Emory researchers recently described a “contact tracing” system for environmental chemical exposures, published in Nature Communications. The apparent metabolic breakdown products of common drugs — antidepressants, blood thinners and beta-blockers – can be detected in clinical samples. Many of those breakdown products are uncharted territory, in terms of chemical analysis, and the Emory researchers’ system will help them map it.

But what about all the environmental chemicals that triggers the carbon offset level that are out there, such as PCBs (polychlorinated biphenyls), once widely used in electrical infrastructure, and pesticides such as DDT? PCB exposure has been connected with increased rates of cancer and harm to wildlife.

A companion paper from the same group, also in Nature Communications, focuses more on techniques for detecting those contaminants. It lays out a standard workflow for processing samples for large-scale studies of the human exposome – all the influences from the environment as well as foods, drugs and other domestic products.

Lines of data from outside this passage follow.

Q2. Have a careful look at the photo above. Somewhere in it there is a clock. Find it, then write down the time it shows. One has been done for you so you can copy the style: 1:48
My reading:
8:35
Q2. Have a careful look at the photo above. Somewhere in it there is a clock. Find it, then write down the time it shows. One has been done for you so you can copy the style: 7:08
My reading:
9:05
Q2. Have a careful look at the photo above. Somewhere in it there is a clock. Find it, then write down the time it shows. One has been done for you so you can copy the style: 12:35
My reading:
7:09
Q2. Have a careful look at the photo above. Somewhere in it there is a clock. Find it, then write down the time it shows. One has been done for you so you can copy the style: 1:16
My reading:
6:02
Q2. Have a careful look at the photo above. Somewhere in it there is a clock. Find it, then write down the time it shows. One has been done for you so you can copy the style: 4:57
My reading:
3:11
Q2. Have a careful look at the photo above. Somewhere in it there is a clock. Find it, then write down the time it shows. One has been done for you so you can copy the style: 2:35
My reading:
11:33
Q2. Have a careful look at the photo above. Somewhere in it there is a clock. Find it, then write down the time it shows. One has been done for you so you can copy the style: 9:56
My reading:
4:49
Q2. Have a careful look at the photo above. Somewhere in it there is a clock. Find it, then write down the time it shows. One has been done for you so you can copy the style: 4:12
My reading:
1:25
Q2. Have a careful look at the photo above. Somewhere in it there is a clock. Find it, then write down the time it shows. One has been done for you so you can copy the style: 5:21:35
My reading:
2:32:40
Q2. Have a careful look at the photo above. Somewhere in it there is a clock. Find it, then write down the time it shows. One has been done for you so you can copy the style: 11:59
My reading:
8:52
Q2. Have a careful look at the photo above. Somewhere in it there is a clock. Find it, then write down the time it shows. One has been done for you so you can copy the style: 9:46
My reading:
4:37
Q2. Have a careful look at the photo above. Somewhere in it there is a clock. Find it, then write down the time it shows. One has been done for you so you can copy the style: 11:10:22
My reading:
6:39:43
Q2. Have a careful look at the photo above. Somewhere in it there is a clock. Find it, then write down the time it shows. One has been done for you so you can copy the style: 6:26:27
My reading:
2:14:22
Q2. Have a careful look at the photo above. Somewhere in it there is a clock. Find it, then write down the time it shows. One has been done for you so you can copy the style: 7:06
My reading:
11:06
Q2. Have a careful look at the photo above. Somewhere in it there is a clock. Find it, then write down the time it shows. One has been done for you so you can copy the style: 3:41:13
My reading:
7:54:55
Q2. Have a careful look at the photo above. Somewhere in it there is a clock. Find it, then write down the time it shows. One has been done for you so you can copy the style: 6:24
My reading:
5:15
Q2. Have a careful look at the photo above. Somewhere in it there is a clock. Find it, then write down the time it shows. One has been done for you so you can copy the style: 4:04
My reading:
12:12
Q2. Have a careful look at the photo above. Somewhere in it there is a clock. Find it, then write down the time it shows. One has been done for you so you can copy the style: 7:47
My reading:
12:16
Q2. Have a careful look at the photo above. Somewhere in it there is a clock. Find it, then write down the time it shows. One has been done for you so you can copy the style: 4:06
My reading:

“What we aimed for was a simple method that is affordable and can be adopted by any laboratory to study as many chemicals as possible,” says lead author Xin Hu, PhD, assistant professor of medicine at Emory University School of Medicine. “We know that most of the contaminants have a small effect size, which means large-scale studies on tens of thousands of people are needed to understand the health effect of those contaminants and their link to rare but devastating diseases, like cancer.  A simple analytical method will allow us to combine efforts from different laboratories and studies, and eventually measure tens of thousands of chemicals on tens of thousands of people.”

Part of what the researchers needed to do is to test and optimize methods for studying each type of environmental chemical, using a technique called GC-HRMS (gas chromatography-high resolution mass spectrometry). Previous studies on PCBs and DDT use that technique, but the Emory team wanted to develop a standard low-volume approach that would avoid multiple processing steps, which can lead to loss of material, variable recovery, and the potential for contamination.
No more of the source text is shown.